◆ Document excerpt ◆
“[A] gracious heart is like a musical instrument, which though it be exactly tuned, a small matter brings it out of tune again; yea, hand it aside but a little, and it will need setting again before another lesson can be played upon it.”
John Flavel, Keeping the Heart
“Keep your heart with all vigilance, for from it flow the springs of life.”
My friend Hannah and I are reading a 350 year-old book together. It’s called Keeping the Heart and it’s by a Puritan pastor named John Flavel. As we sat recently, musing and quoting our starred, favorite lines, Hannah made a very resonant connection.
“You should write that up,” I said. The rest of this post is what she wrote, only slightly fine-tuned.
“[A] gracious heart is like a musical instrument, which though it be exactly tuned, a small matter brings it out of tune again; yea, hand it aside but a little, and it will need setting again before another lesson can be played upon it. If gracious hearts are in a desirable frame in one duty, yet how dull, dead, and disordered when they come to another!”
Being an orchestra teacher, Flavel’s analogy instantly struck a chord.
Every day, every class begins with tuning. Some days it is a quick and easy process to tune an instrument. Other days it takes half a class period. And some days we tune at the beginning of the class period, only for someone’s instrument to slip out of tune at a few minutes into rehearsal.
The comparison is obvious: Simply put, my heart- mind, will, and emotions- need to be brought into correct alignment with God’s will and ways.
My heart needs to be in tune with His Word, His ways, His character – with the truth. But my heart is affected by matters both great and small, within myself and around me, that bring me out of alignment.
My heart, like my students’ instruments, must be constantly realigned and adjusted and reset.
Upon my first reading of Flavel’s analogy, that was as far as the connection went. But when I read it again, I thought about the time period in which Flavel lived. Suddenly his analogy ran deeper and truer.
You see John Flavel lived in the mid to late 1600s. In that time, strings on instruments were made of animal gut, typically from a sheep. These strings were very temperamental and prone to going out of tune (and breaking). Once tuned, as Flavel wrote, “a small matter brings it out of tune again.”
The slightest change in temperature, humidity, or any other change in environment would undo the tuning. A musician could play a Stradivari or Guarneri violin- which are still considered among the finest crafted stringed instruments in history-but their strings were gut strings.
Though capable of producing sweet-sounding music, gut strings were hard to manage, moody and in constant need of care and retuning.

◆ Task instructions ◆
• 1. From the post on Flavel's tuning analogy, list the parts that the author says make up the heart.
• 2. Write the next few paragraphs of the post on Flavel's tuning analogy, picking up after its final sentence.

◆ Data ◆
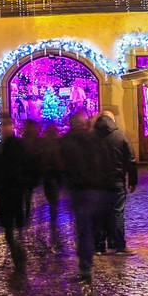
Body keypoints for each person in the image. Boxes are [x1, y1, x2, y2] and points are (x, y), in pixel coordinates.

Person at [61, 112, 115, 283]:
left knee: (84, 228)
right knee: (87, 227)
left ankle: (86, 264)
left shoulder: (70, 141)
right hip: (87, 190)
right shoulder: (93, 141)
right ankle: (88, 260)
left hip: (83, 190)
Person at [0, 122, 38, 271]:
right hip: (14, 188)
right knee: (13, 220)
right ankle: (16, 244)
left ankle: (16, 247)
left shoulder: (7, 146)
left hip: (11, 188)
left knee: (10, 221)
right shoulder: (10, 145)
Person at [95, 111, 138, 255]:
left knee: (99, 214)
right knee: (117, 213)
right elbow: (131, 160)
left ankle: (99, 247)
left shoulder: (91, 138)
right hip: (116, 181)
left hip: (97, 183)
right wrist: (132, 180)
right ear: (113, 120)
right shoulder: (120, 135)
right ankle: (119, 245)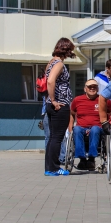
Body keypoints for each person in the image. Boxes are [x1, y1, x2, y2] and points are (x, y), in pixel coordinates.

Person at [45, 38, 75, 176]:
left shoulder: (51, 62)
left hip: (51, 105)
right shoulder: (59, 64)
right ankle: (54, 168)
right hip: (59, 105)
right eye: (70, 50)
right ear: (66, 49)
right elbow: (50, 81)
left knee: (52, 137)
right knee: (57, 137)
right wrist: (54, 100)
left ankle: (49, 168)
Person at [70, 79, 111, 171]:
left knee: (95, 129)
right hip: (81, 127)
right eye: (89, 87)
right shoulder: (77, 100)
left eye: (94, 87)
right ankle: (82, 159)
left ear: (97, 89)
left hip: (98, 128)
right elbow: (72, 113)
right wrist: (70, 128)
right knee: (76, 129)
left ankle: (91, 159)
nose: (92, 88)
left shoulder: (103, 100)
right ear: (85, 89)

---

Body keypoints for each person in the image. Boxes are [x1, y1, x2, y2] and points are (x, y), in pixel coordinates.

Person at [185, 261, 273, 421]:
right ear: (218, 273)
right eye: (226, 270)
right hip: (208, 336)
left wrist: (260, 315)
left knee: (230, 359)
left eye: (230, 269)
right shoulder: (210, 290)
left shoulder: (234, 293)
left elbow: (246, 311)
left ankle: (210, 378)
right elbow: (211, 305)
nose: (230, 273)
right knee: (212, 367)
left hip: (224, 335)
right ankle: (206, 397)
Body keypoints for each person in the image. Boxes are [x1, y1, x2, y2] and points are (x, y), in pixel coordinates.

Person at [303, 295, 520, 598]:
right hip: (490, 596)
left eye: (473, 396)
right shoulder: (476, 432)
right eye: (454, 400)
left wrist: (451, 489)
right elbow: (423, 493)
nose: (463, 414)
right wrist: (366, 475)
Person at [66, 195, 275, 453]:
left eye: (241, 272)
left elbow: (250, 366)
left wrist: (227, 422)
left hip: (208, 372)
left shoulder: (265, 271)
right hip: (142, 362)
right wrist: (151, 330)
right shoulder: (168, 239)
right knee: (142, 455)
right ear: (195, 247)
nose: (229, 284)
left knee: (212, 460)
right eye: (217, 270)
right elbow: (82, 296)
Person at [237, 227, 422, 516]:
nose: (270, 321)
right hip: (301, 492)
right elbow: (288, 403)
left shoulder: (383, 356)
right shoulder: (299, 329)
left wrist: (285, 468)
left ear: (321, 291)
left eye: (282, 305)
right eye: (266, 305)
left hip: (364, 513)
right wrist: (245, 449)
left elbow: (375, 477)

--

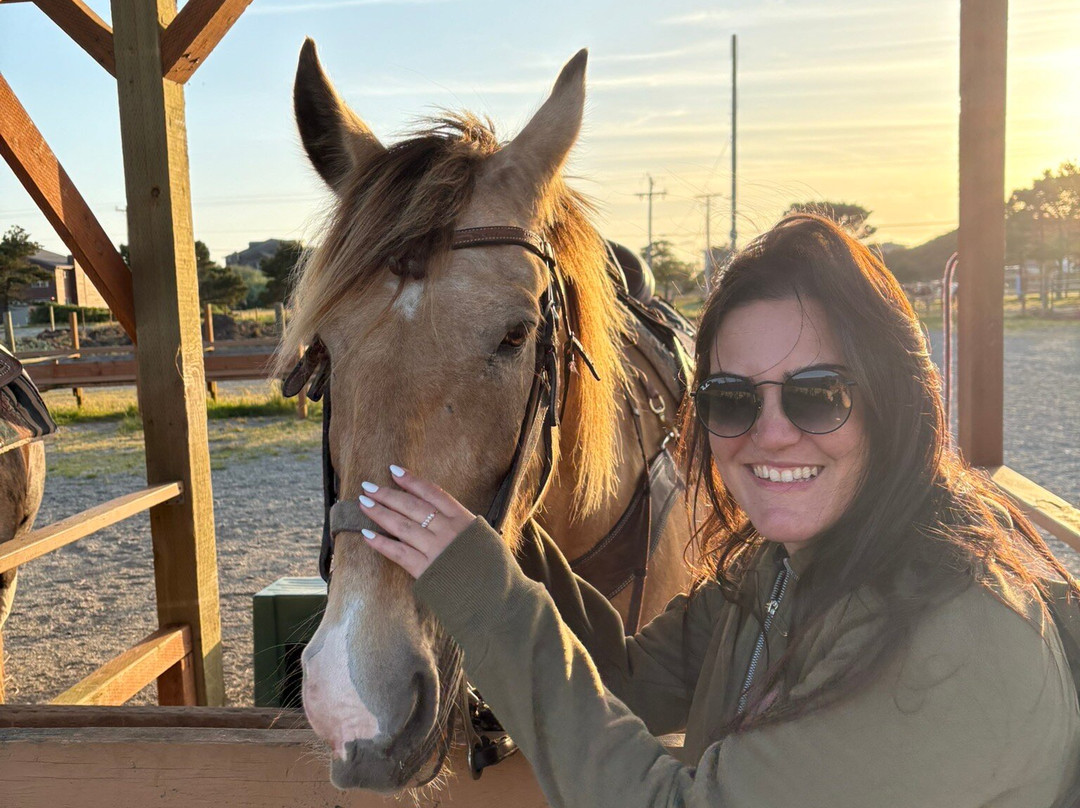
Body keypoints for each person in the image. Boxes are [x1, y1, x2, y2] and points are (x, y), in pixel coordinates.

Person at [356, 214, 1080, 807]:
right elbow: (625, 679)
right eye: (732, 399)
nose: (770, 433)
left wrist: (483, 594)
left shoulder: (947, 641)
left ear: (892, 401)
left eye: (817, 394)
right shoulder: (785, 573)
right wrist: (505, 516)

◆ Answers for this exercise ◆
• 1. Mind, will, and emotions.

• 2.
Oh how my heart resembles a gut string!
Temperamental, prone to going out of tune, and in constant need of adjustment. Yes, I am an instrument made beautifully by the Master Craftsman, but the strings on which I play, have been affected by the Fall.
This means I need tuning not just once in a while, and not just in one context of life or one time of the day, but in every context, every day.
Come And Be Tuned
Now back to the orchestra room for a minute. I think of my students who struggle to get their instruments to stay in tune. Some come to me immediately upon it going out of tune. Others look up at me and make this face.
It’s a face that I’ve come to know as the “oh-no-my-string-is-out-of-tune” face. And they sit there, making that face, as if the looking at me like that will somehow tune the instrument.
I used to respond to this face they make with annoyance, wondering, “Why don’t they just come to me? I could easily help, and I’m a only a few steps away.” That’s what I used to think, as my students would sit and look up at me, out of tune.
But I’ve come to respond to this face with a smile, and sometimes a chuckle, and say, “It’s out of tune, yes? Come to me so I can tune it.” Someday they may come to me right away, but for now they need the observant eyes and ears of a teacher and an invitation to come and be tuned.
I can say this to my passive, sitting out-of-tune students now because I realize how like them I am as I relate to God.
Go To The Master Tuner
I cannot tune my own heart. Try as I may, it just never stays tuned!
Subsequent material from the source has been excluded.